No, it reads every time you execute this container. So, you could, and it sometimes is the case that you find, okay, so this list is not perfect, and it's sometimes the case that an administrator or something finds, wait a minute, there's something in here which conflicts with my user's ability to do X, Y, and Z and it's not working properly. And so you can just comment stuff out, or you can add different things. For a while, this was like a undocumented and unintended feature for a while. This actually, I believe with earlier versions of Apptainer, or actually earlier versions of Singularity, it would create an environment variable on the host to set the bind path, and then it would use that when it ran. And so you could actually create that environment variable yourself, and you could use that to copy libraries into that /.singularity.d/libs directory. And people, we found out, were using that because that was like an undocumented, it was a side effect. And it wasn't really expected that users were going to use that environment variable. And then they were, and I think we tried to change it, and then users were kind of like, wait a minute, stuff doesn't work anymore. We were using that.

______________________________

Resume the passage above about Singularity's undocumented library bind-path environment variable, starting right after its last sentence.

______________________________

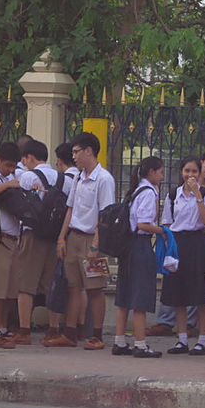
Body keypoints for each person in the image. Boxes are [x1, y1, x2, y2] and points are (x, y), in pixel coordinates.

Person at [48, 132, 116, 349]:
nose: (74, 156)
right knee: (73, 286)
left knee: (95, 289)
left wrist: (96, 245)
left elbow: (105, 215)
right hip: (74, 237)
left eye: (77, 152)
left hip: (92, 239)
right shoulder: (78, 176)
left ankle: (97, 336)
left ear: (89, 151)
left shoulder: (104, 179)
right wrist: (61, 238)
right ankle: (69, 334)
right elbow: (70, 209)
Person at [113, 156, 165, 358]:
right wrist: (162, 231)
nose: (162, 176)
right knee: (139, 296)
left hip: (128, 246)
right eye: (160, 172)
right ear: (151, 172)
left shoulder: (136, 190)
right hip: (140, 246)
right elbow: (144, 224)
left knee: (124, 295)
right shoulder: (148, 192)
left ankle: (119, 341)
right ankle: (141, 344)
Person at [161, 156, 205, 355]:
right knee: (178, 294)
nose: (190, 175)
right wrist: (169, 246)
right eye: (187, 171)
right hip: (178, 243)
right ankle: (182, 339)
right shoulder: (173, 195)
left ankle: (202, 340)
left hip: (198, 243)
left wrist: (198, 194)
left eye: (194, 172)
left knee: (200, 295)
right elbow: (166, 222)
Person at [14, 139, 60, 345]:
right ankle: (54, 328)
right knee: (51, 284)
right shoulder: (62, 177)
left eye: (24, 160)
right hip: (54, 236)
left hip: (32, 235)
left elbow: (21, 207)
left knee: (26, 284)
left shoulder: (28, 177)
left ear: (30, 157)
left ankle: (24, 330)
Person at [40, 142, 80, 346]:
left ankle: (54, 327)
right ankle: (79, 326)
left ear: (59, 161)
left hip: (62, 236)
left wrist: (61, 238)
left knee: (59, 282)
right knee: (80, 286)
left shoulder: (64, 180)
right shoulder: (83, 178)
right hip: (80, 234)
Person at [0, 142, 23, 349]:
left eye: (14, 166)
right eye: (8, 165)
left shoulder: (9, 177)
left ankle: (1, 328)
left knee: (9, 290)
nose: (10, 170)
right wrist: (8, 185)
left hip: (12, 238)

______________________________

▸ Result of the exercise
And then just to show, I mean, I could show really quick. Can I show you that this does actually work? I've got a Jupyter Notebook that I installed in this container. So I can do something like this and start up a Jupyter Notebook. And if I go over here, this is just a basic GPU demo. Okay? So I'm going to watch the GPU over here. Notice I have X.Org running. This is why I can share right now, by the way. So last time I tried to share, my computer updated and it swapped me over to Wayland and Wayland was unhappy with trying to share through Streamyard.

Zane Hamilton:

You fixed it.

Jupyter Notebook Demo using MNIST Data [36:06]

Dave Godlove:

Yep. All right. So I'm going to go ahead and connect off screen to this. All right, so I've connected to this Jupyter notebook I've got running that I started with this command. I've got this MNIST example. So MNIST is a bunch of handwritten digits. It's the Modified National Institute of Science and Technology Handwritten Digit Dataset. And it's used really widely for stuff like this. Just silly little examples. You can see I've run it once before and it gives me a bunch of warnings. But anyhow, I'm going to go ahead and run it again. It's going to give me, hopefully if it works, some warnings. Are you not running?

Oh, it started to run and then I stopped it. All right. But in any case I see Python installed here, or there's a Python process running on my GPU here. And it's training. So basically all this is doing, this is a very simple example, and I hit it twice, and that's why it's not giving me output here.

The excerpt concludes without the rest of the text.